Tuesday, April 01, 2008

Brits Think We're in Depression

A headline & photo in a U.K. paper declare 2008 Depression in U.S. (via Drudge). This is based on the higher number of food stamp users. The article itself is entitled: Food stamps are a continuing reminder of widespread poverty. Food stamps, as we know them, were a product of Pres. Johnson's "War on Poverty" in 1964. While many of recall the coupons being handed in at the grocery story cash register, "... they usually take the form of a credit on an electronic debit card, reducing the visible stigma of their use for people too proud to admit they could not cope on their own."

"At least six states, including Florida, Arizona and Maryland, have had a 10 per cent increase in the past year. In Rhode Island, the segment of the population on food stamps has risen by 18 per cent in two years. "
Food stamp use declined during the second half of the 1990s thanks to the controversial 1996 welfare reform bill, and the exclusion of legal immigrants from the programme. Those provisions have now been reversed, and both state and federal governments have taken measures to make people more aware they are eligible.

... food stamps are also a reminder of the continuing existence of widespread poverty in the US, and the ever expanding gulf between rich and poor in the world's wealthiest country intensified, experts say, by the Bush administration's tax cuts. Upper income brackets have seen their disposable income soar, while earnings of the lowest paid have struggled to keep pace with inflation.
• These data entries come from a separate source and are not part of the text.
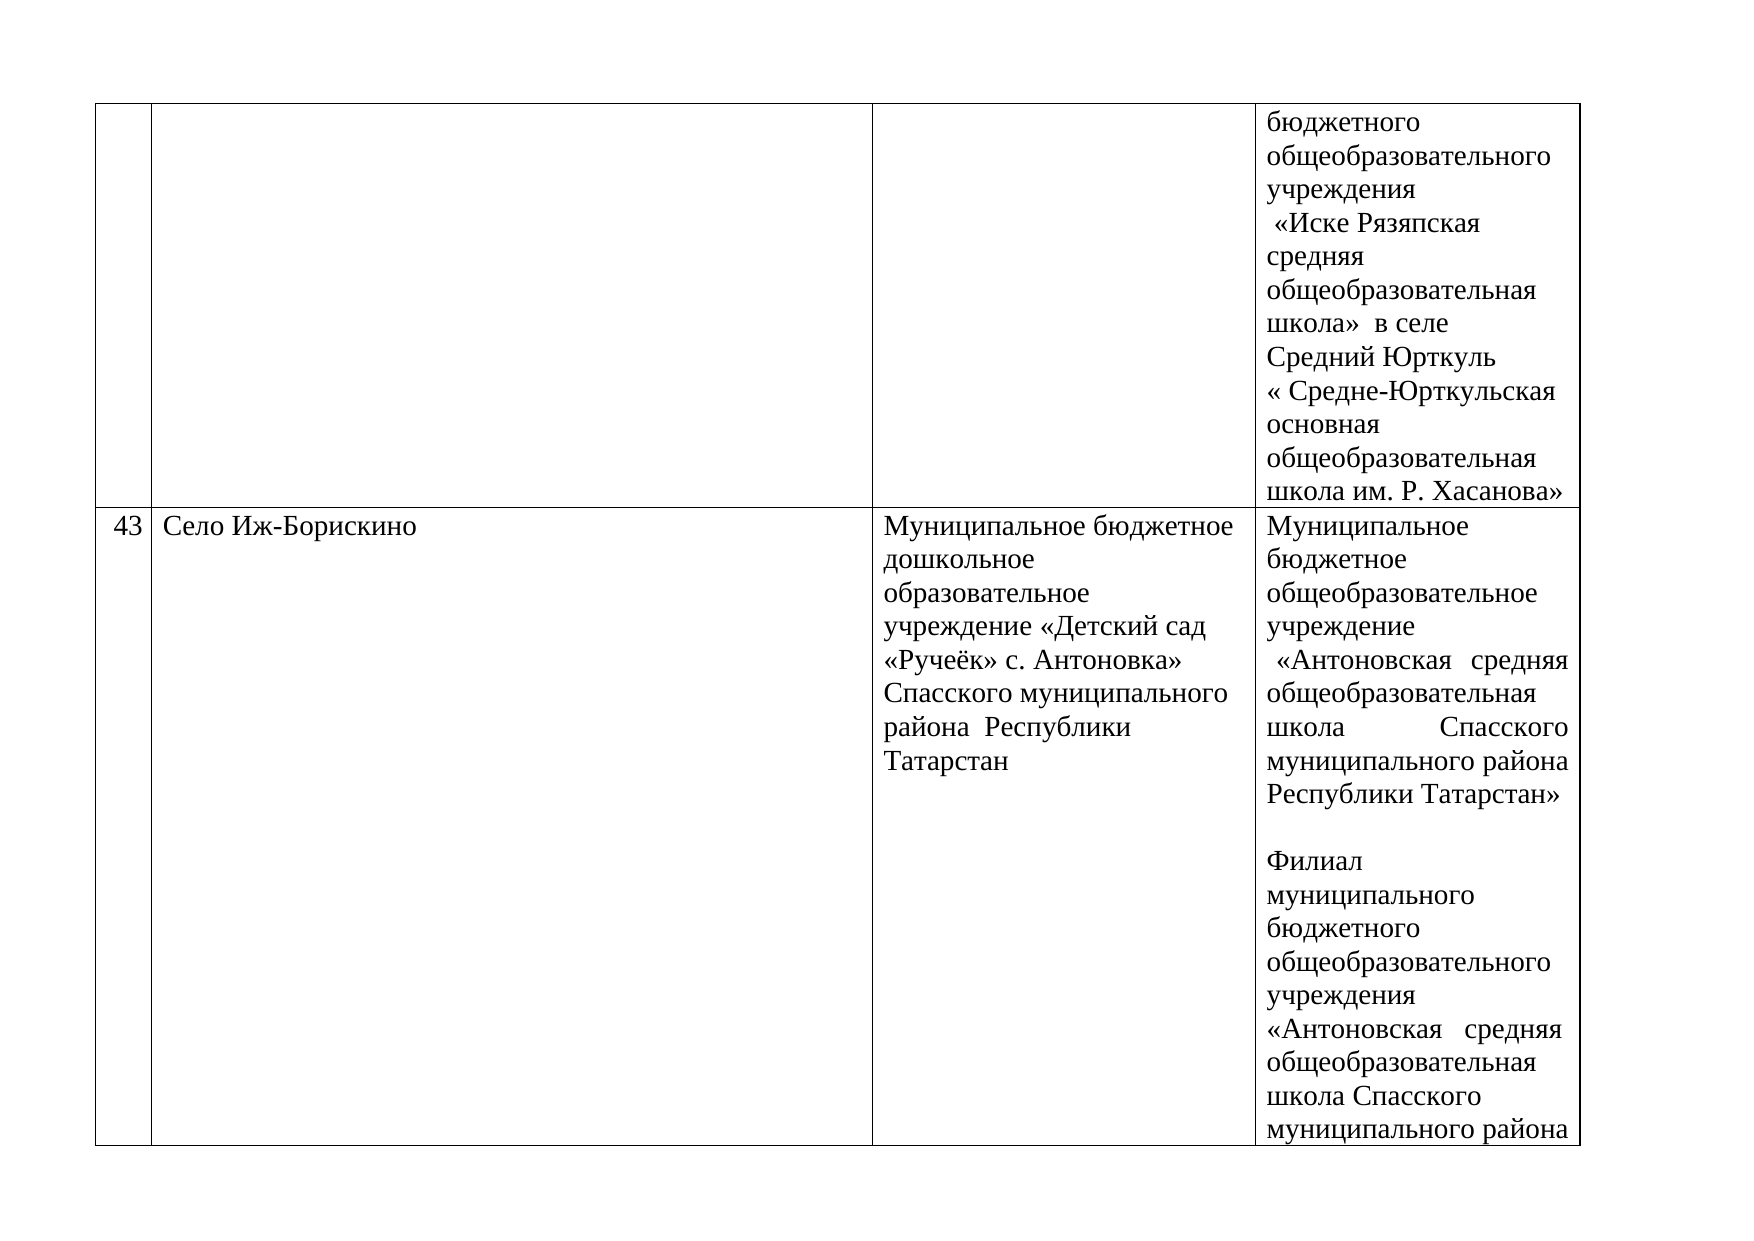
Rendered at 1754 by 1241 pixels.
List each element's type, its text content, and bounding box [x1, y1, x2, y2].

table_cell Село Иж-Борискино [152, 508, 872, 1145]
table_cell 42 [96, 104, 151, 507]
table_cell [873, 104, 1255, 507]
table_cell 43 [96, 508, 151, 1145]
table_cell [1256, 104, 1579, 507]
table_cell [1256, 508, 1579, 1145]
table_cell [152, 104, 872, 507]
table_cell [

The minimum wage had stood unchanged for a decade – its longest freeze ever – until it was increased to $5.85 an hour from the $5.15 set in 1997. The national poverty rate stands officially at around 13 per cent, a level little changed from the 1970s. Poverty is currently defined as an income of $21,500 for a family of four [The minimum wage in Eng. is 5.52 pounds-double for dollar amount].

Inevitably, comparisons with the Great Depression, when food stamps did not exist, are being made. Then, a quarter of the workforce was unemployed, compared with just 5 per cent today. By one estimate, 60 per cent of the populace lived in poverty in the depths of the Depression. The 30 per cent poverty experienced in some US inner cities and depressed rural areas today is showing signs it is capable of reaching that level.
What's causing the problem are overall increased food costs (up an average of 10%), higher fuel costs (used to transport food products), a downturn in employment & the economy. Then, of course, one can't ignore our huge deficits & war costs.

It's too bed our local paper hasn't even touched the topic beyond exploring local business problems. Expect to see even more closings locally. At some point you'll see local governments having trouble collecting tax monies, not to mention the pressure on local food banks.